Extracted page text data
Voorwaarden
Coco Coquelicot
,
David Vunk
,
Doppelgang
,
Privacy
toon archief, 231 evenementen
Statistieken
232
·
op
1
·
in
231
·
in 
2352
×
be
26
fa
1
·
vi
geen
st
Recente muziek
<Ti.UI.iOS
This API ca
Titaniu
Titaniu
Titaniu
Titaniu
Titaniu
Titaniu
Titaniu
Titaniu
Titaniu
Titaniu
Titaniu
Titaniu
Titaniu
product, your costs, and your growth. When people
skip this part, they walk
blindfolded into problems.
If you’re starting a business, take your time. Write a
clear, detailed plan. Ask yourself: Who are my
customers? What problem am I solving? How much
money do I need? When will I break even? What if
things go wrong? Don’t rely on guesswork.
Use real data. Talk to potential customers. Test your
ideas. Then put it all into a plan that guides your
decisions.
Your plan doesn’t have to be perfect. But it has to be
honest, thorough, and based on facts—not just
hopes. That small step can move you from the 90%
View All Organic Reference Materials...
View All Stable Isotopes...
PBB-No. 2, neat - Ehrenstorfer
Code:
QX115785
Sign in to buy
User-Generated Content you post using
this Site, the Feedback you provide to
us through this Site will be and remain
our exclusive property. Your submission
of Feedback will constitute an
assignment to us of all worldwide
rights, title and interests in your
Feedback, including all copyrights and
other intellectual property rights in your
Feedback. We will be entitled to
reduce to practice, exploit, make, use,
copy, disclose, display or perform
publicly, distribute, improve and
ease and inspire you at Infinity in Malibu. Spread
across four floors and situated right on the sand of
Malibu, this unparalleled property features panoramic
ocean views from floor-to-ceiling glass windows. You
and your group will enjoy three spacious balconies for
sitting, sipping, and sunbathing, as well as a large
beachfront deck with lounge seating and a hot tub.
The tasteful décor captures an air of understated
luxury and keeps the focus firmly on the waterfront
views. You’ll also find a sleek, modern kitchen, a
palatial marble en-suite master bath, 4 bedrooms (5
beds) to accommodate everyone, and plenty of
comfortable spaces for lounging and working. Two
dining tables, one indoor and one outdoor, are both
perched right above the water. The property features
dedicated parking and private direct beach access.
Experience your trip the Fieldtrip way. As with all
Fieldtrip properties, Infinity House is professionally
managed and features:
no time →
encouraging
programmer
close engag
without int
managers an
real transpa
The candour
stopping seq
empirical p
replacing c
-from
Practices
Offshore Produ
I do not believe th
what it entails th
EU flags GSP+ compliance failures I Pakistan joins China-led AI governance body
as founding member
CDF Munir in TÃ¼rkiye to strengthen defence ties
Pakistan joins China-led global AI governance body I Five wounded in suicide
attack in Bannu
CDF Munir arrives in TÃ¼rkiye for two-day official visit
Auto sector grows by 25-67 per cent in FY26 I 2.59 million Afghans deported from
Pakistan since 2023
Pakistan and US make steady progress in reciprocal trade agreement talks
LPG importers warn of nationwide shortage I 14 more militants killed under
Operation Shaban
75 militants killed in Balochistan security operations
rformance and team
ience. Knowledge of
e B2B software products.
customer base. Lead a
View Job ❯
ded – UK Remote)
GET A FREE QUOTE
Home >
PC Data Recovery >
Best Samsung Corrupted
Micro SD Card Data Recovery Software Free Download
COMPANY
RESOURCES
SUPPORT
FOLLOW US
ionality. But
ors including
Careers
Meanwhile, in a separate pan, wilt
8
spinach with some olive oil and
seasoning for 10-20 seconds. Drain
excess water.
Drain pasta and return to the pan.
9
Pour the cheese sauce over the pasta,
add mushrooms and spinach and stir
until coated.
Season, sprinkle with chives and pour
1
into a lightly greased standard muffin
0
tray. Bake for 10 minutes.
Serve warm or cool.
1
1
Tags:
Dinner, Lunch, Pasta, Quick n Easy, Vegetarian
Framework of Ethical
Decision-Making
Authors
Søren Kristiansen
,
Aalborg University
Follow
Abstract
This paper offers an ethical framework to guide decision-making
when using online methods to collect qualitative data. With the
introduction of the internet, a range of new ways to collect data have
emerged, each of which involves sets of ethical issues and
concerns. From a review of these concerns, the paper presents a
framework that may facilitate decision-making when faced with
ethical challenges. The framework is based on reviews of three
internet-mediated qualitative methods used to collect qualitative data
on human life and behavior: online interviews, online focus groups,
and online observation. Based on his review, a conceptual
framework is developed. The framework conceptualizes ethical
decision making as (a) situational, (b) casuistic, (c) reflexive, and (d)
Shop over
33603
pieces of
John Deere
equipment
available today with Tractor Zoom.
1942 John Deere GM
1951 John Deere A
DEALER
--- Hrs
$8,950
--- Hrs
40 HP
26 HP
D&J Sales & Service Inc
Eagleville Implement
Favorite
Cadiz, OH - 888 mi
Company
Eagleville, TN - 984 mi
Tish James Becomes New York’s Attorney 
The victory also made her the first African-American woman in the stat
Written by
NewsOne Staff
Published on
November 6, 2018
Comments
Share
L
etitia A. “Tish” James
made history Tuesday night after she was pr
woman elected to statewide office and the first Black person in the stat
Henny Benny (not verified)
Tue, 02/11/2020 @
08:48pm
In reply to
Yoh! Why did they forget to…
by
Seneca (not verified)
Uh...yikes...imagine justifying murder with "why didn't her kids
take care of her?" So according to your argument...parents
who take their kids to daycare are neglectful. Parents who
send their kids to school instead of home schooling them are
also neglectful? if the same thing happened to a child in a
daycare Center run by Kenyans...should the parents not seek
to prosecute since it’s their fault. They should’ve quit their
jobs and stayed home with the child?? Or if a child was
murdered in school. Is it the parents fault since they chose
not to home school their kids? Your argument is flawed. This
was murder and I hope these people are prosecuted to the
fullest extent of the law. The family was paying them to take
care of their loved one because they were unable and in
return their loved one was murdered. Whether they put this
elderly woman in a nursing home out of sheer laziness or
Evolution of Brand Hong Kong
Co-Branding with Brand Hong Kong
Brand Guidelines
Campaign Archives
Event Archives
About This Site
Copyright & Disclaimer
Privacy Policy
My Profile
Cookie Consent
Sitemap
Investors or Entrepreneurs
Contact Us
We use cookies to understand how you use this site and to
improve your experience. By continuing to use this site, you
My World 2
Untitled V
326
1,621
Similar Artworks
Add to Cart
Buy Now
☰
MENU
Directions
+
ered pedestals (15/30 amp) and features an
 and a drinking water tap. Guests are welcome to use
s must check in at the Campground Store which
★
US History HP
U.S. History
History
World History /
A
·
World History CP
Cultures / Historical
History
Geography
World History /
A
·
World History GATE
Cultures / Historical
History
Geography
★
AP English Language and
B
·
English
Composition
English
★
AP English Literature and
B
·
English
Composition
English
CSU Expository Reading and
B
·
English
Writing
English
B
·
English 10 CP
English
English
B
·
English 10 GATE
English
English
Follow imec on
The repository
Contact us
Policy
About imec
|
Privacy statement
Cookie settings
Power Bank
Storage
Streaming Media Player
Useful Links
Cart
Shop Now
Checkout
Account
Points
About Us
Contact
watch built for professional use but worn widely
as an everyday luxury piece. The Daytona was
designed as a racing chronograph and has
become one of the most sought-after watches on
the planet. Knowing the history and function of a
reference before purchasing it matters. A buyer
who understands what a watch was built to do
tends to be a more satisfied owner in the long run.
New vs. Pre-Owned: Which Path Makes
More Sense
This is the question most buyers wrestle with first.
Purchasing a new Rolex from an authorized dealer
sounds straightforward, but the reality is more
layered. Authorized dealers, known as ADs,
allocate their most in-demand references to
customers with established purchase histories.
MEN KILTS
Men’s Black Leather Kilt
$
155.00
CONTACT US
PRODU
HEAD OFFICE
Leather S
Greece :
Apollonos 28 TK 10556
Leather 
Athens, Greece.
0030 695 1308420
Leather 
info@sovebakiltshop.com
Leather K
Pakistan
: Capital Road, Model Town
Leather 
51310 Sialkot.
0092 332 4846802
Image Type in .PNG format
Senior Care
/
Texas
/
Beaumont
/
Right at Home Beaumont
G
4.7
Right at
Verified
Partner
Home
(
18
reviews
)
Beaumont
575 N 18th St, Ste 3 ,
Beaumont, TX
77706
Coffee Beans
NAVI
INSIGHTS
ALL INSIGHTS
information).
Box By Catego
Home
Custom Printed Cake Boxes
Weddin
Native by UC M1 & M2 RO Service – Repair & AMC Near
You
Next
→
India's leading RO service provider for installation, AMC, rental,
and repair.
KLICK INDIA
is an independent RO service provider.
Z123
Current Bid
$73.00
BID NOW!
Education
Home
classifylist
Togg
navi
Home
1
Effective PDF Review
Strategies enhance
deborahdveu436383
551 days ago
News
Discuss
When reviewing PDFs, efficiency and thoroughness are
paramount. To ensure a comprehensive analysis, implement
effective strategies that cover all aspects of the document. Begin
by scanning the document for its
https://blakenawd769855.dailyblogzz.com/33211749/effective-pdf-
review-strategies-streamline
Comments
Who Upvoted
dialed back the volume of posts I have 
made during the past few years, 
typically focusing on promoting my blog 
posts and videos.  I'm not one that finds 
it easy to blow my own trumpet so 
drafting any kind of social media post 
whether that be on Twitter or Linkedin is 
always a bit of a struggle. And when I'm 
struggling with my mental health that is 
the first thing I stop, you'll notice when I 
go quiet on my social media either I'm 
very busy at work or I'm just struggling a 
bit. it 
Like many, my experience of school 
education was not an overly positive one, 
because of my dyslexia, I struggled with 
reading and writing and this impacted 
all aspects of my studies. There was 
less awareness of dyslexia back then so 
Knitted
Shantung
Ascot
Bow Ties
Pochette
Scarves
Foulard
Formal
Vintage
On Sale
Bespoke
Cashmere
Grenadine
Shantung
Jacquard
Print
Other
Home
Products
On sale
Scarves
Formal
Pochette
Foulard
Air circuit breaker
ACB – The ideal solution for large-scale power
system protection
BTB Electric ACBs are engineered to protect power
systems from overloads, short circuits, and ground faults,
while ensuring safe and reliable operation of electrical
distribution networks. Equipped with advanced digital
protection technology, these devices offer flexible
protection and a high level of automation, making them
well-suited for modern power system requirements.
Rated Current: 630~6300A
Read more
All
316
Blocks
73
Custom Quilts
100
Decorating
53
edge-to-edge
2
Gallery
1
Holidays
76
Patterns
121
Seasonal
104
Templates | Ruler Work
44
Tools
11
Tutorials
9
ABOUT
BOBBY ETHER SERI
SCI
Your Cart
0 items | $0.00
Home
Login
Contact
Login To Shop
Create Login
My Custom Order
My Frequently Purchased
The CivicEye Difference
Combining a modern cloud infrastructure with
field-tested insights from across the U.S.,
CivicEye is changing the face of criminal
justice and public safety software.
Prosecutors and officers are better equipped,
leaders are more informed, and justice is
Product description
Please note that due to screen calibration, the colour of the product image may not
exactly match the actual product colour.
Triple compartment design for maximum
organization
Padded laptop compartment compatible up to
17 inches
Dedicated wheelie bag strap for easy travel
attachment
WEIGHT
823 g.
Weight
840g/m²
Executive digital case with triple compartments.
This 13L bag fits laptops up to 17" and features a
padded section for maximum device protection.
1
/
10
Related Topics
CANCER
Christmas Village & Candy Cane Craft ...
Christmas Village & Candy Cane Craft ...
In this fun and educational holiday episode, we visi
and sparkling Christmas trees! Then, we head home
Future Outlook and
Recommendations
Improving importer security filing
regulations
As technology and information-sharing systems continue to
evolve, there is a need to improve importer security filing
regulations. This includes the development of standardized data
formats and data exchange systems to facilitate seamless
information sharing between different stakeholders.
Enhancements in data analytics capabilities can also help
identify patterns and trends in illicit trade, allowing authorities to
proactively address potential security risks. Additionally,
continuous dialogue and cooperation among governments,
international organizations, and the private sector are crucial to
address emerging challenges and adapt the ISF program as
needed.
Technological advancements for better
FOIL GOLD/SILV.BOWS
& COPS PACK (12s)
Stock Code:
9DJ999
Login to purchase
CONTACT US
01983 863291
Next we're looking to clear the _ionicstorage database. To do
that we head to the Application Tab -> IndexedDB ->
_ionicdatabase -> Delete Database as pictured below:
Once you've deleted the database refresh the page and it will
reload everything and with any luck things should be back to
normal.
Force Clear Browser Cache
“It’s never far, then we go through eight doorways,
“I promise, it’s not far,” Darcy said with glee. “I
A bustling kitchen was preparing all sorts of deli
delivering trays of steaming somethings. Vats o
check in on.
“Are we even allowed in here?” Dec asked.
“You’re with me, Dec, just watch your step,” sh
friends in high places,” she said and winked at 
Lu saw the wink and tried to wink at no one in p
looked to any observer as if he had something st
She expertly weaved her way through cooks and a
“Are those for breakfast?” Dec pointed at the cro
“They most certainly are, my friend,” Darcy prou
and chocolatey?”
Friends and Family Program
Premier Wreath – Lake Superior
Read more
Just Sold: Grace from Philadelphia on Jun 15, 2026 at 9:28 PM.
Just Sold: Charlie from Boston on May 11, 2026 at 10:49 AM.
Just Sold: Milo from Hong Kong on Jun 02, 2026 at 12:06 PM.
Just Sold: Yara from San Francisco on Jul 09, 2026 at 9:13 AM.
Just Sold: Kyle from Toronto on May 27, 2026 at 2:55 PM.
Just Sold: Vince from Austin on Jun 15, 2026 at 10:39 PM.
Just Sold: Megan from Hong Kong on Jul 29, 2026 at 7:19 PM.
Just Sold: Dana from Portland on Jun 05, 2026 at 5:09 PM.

— About this exercise —
Return, without any changes, the lines of the extracted page text data from the first line through the line containing "Feedback. We will be entitled to", including both ends.

— Written response —
Voorwaarden
Coco Coquelicot
,
David Vunk
,
Doppelgang
,
Privacy
toon archief, 231 evenementen
Statistieken
232
·
op
1
·
in
231
·
in 
2352
×
be
26
fa
1
·
vi
geen
st
Recente muziek
<Ti.UI.iOS
This API ca
Titaniu
Titaniu
Titaniu
Titaniu
Titaniu
Titaniu
Titaniu
Titaniu
Titaniu
Titaniu
Titaniu
Titaniu
Titaniu
product, your costs, and your growth. When people
skip this part, they walk
blindfolded into problems.
If you’re starting a business, take your time. Write a
clear, detailed plan. Ask yourself: Who are my
customers? What problem am I solving? How much
money do I need? When will I break even? What if
things go wrong? Don’t rely on guesswork.
Use real data. Talk to potential customers. Test your
ideas. Then put it all into a plan that guides your
decisions.
Your plan doesn’t have to be perfect. But it has to be
honest, thorough, and based on facts—not just
hopes. That small step can move you from the 90%
View All Organic Reference Materials...
View All Stable Isotopes...
PBB-No. 2, neat - Ehrenstorfer
Code:
QX115785
Sign in to buy
User-Generated Content you post using
this Site, the Feedback you provide to
us through this Site will be and remain
our exclusive property. Your submission
of Feedback will constitute an
assignment to us of all worldwide
rights, title and interests in your
Feedback, including all copyrights and
other intellectual property rights in your
Feedback. We will be entitled to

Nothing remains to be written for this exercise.